Task instructions
Go through the entries below and count the lines holding the word "swear". Reply with only the number, please.

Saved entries
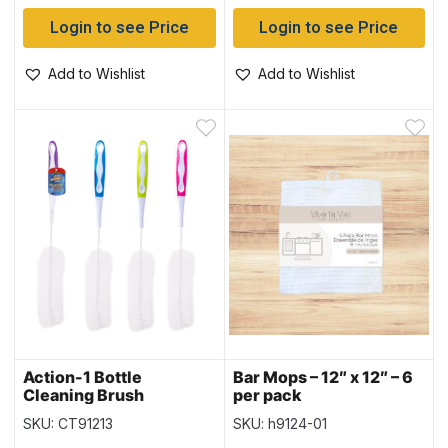
Login to see Price
Login to see Price
Add to Wishlist
Add to Wishlist
Action-1 Bottle
Bar Mops – 12″ x 12″ – 6
Cleaning Brush
per pack
SKU: CT91213
SKU: h9124-01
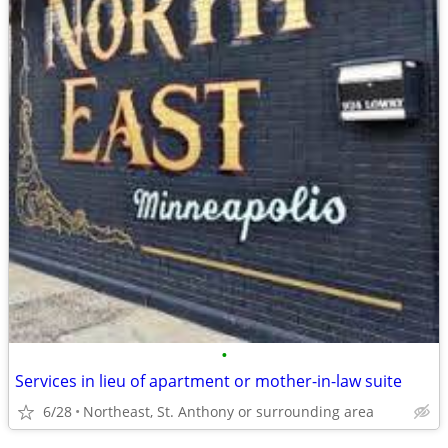
•
Services in lieu of apartment or mother-in-law suite
6/28
Northeast, St. Anthony or surrounding area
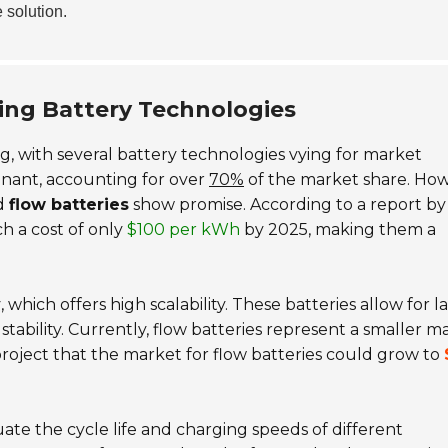
e solution.
ing Battery Technologies
g, with several battery technologies vying for market
nant, accounting for over
70%
of the market share. How
d
flow batteries
show promise. According to a report by
h a cost of only
$100 per kWh
by 2025, making them a
y
, which offers high scalability. These batteries allow for l
stability. Currently, flow batteries represent a smaller m
project that the market for flow batteries could grow to
ate the cycle life and charging speeds of different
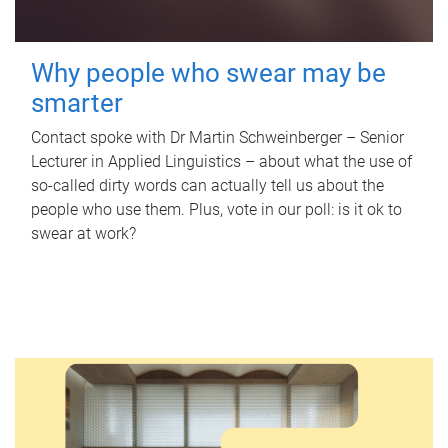
Why people who swear may be
smarter
Contact spoke with Dr Martin Schweinberger – Senior
Lecturer in Applied Linguistics – about what the use of
so-called dirty words can actually tell us about the
people who use them. Plus, vote in our poll: is it ok to
swear at work?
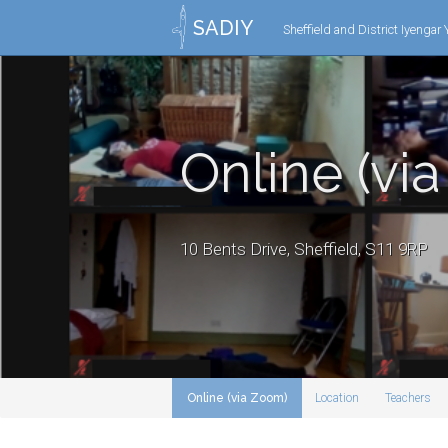
SADIY
Sheffield and District Iyengar
Online (vi
10 Bents Drive, Sheffield, S11 9RP
Online (via Zoom)
Location
Teachers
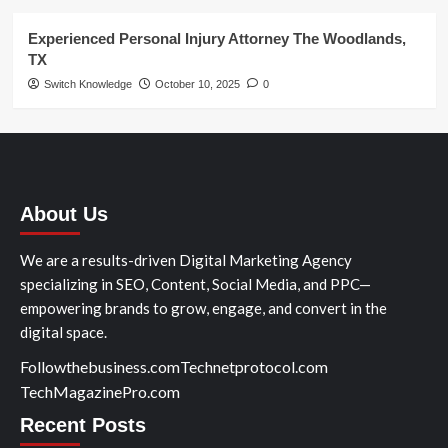
Experienced Personal Injury Attorney The Woodlands,
TX
Switch Knowledge
October 10, 2025
0
About Us
We are a results-driven Digital Marketing Agency
specializing in SEO, Content, Social Media, and PPC—
empowering brands to grow, engage, and convert in the
digital space.
Followthebusiness.com
Technetprotocol.com
TechMagazinePro.com
Recent Posts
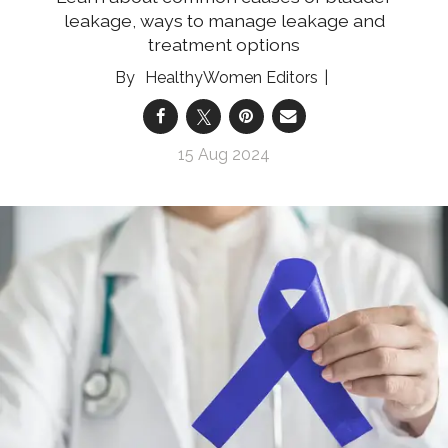
leakage, ways to manage leakage and
treatment options
HealthyWomen Editors
15 Aug 2024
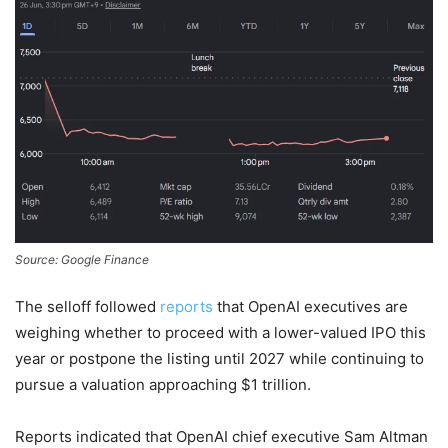
Source: Google Finance
The selloff followed
reports
that OpenAI executives are
weighing whether to proceed with a lower-valued IPO this
year or postpone the listing until 2027 while continuing to
pursue a valuation approaching $1 trillion.
Reports indicated that OpenAI chief executive Sam Altman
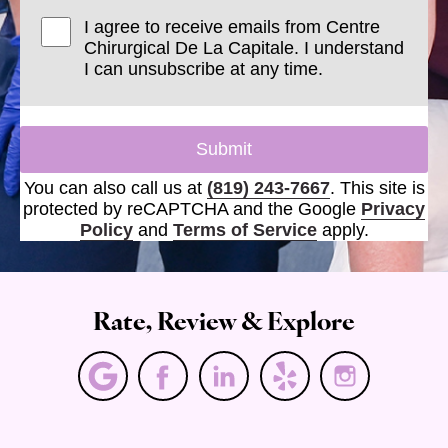
I agree to receive emails from Centre
Chirurgical De La Capitale. I understand
I can unsubscribe at any time.
Submit
You can also call us at
(819) 243-7667
. This site is
protected by reCAPTCHA and the Google
Privacy
Policy
and
Terms of Service
apply.
Rate, Review & Explore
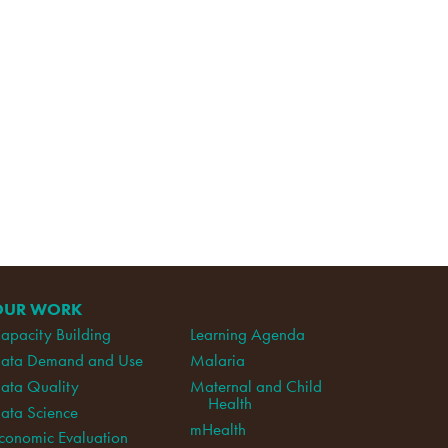
OUR WORK
apacity Building
Learning Agenda
ata Demand and Use
Malaria
ata Quality
Maternal and Child
Health
ata Science
mHealth
conomic Evaluation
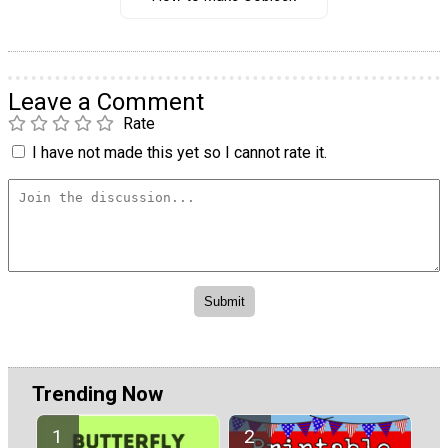
Leave a Comment
Rate
I have not made this yet so I cannot rate it.
Trending Now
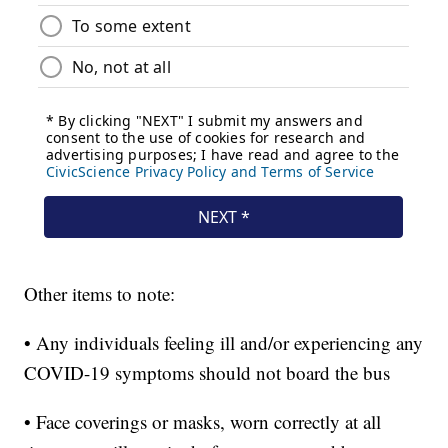
Other items to note:
• Any individuals feeling ill and/or experiencing any
COVID-19 symptoms should not board the bus
• Face coverings or masks, worn correctly at all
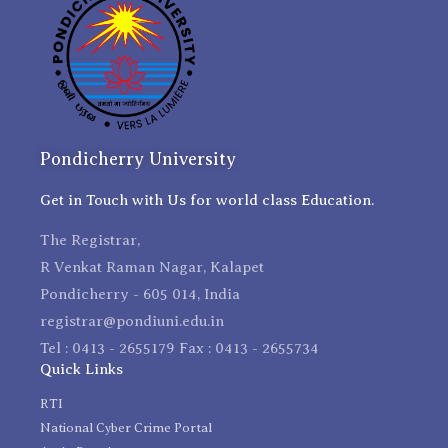
Pondicherry University
Get in Touch with Us for world class Education.
The Registrar,
R Venkat Raman Nagar, Kalapet
Pondicherry - 605 014, India
registrar@pondiuni.edu.in
Tel : 0413 - 2655179 Fax : 0413 - 2655734
Quick Links
RTI
National Cyber Crime Portal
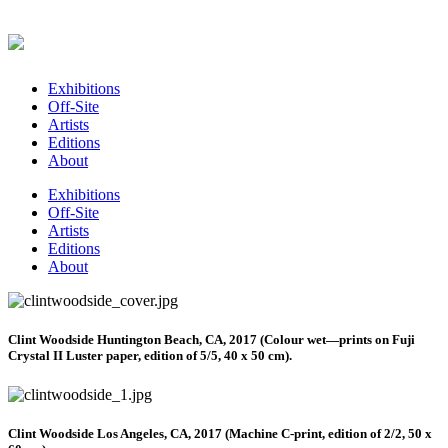
Exhibitions
Off-Site
Artists
Editions
About
Exhibitions
Off-Site
Artists
Editions
About
Clint Woodside Huntington Beach, CA, 2017 (Colour wet—prints on Fuji
Crystal II Luster paper, edition of 5/5, 40 x 50 cm).
Clint Woodside Los Angeles, CA, 2017 (Machine C-print, edition of 2/2, 50 x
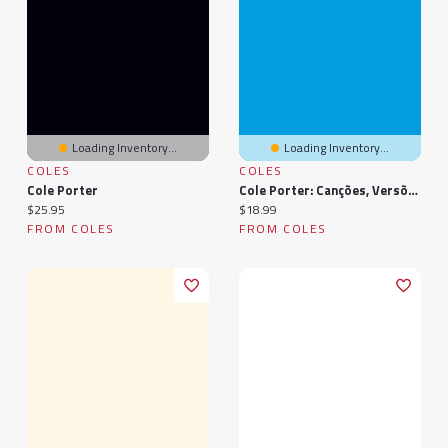
Loading Inventory...
Loading Inventory...
COLES
COLES
Cole Porter
Cole Porter: Canções, Versões, Que De-Lindo
Current price:
Current price:
$25.95
$18.99
FROM COLES
FROM COLES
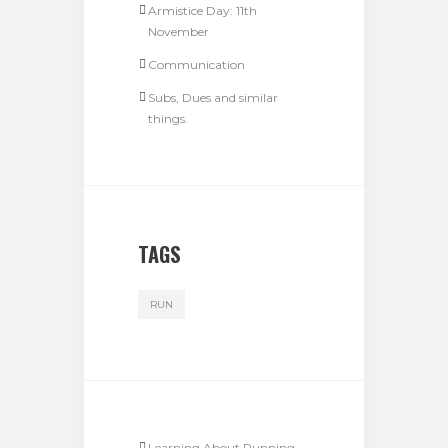
Armistice Day: 11th
November
Communication
Subs, Dues and similar
things.
TAGS
RUN
Learning About Running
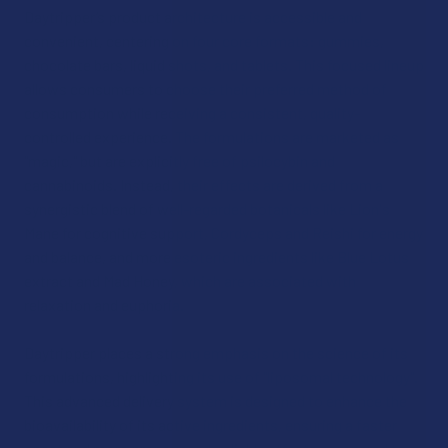
Daytripper’s product architecture is accessible and
convenient, centering on four core formats: gummies,
chocolate bars, liquid shots, and tablets. This focused lineup
allows consumers to choose their preferred method of
consumption while receiving a consistent, quality-
controlled experience. The formulations are marketed as
"magic," but are explicitly free of psilocybin and
cannabinoids. Instead, their effects are derived from a
synergistic blend of well-regarded botanicals like Lion's
Mane for cognitive support, Cordyceps and Reishi for energy
and balance, and more esoteric ingredients like Blue Lotus
extract and Mad Honey, which are associated with
relaxation and euphoria.
Daytripper places a strong emphasis on the science of its
formulations, highlighting its use of "liposomal technology".
This advanced delivery system is designed to enhance the
bioavailability of its active ingredients, ensuring a faster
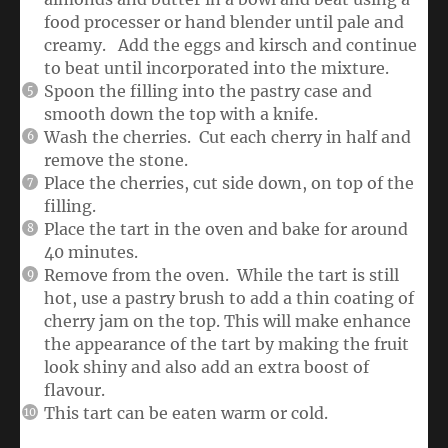
food processer or hand blender until pale and
creamy. Add the eggs and kirsch and continue
to beat until incorporated into the mixture.
Spoon the filling into the pastry case and
smooth down the top with a knife.
Wash the cherries. Cut each cherry in half and
remove the stone.
Place the cherries, cut side down, on top of the
filling.
Place the tart in the oven and bake for around
40 minutes.
Remove from the oven. While the tart is still
hot, use a pastry brush to add a thin coating of
cherry jam on the top. This will make enhance
the appearance of the tart by making the fruit
look shiny and also add an extra boost of
flavour.
This tart can be eaten warm or cold.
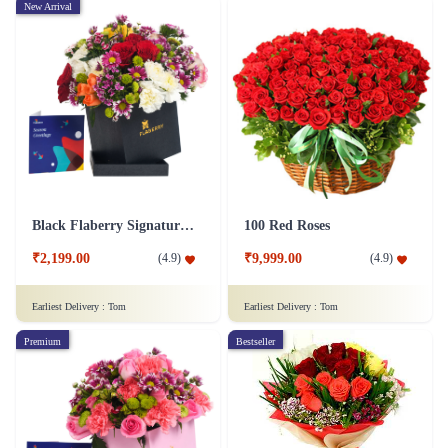
New Arrival
Black Flaberry Signature Collection Flower Box
100 Red Roses
₹2,199.00
₹9,999.00
(
4.9
)
(
4.9
)
Earliest Delivery :
Tom
Earliest Delivery :
Tom
Premium
Bestseller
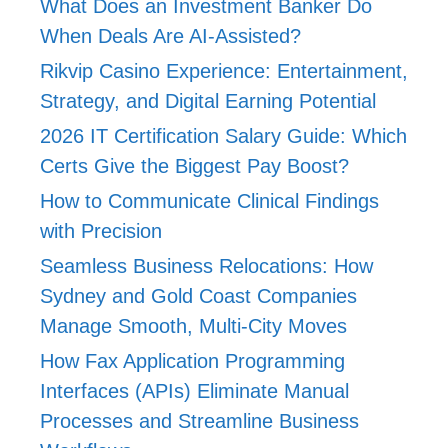
What Does an Investment Banker Do
When Deals Are AI-Assisted?
Rikvip Casino Experience: Entertainment,
Strategy, and Digital Earning Potential
2026 IT Certification Salary Guide: Which
Certs Give the Biggest Pay Boost?
How to Communicate Clinical Findings
with Precision
Seamless Business Relocations: How
Sydney and Gold Coast Companies
Manage Smooth, Multi-City Moves
How Fax Application Programming
Interfaces (APIs) Eliminate Manual
Processes and Streamline Business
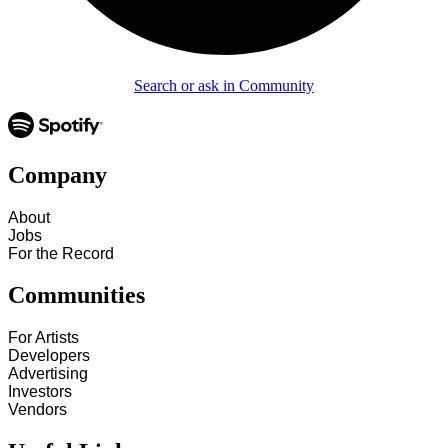
Search or ask in Community
Company
About
Jobs
For the Record
Communities
For Artists
Developers
Advertising
Investors
Vendors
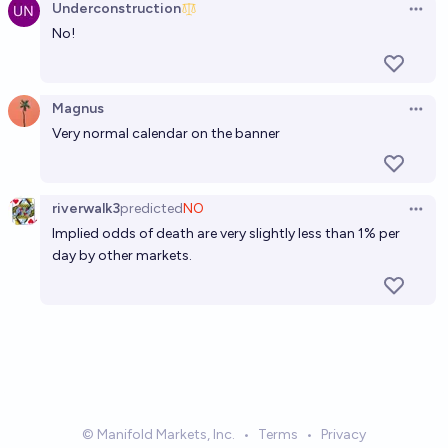
Underconstruction
Open 
No!
Magnus
Open 
Very normal calendar on the banner
riverwalk3
predicted
NO
Open 
Implied odds of death are very slightly less than 1% per
day by other markets.
© Manifold Markets, Inc.
•
Terms
•
Privacy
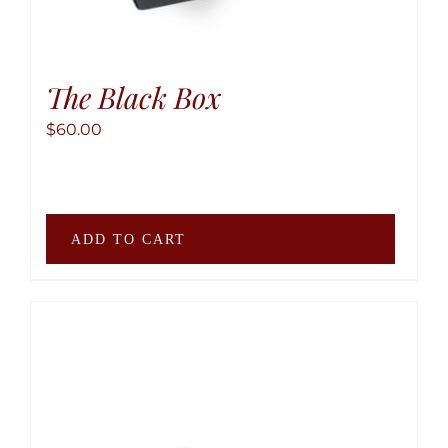
The Black Box
$
60.00
ADD TO CART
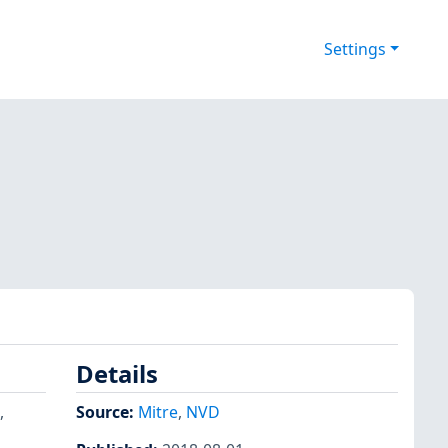
Settings
Details
,
Source:
Mitre
,
NVD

Result of this task
2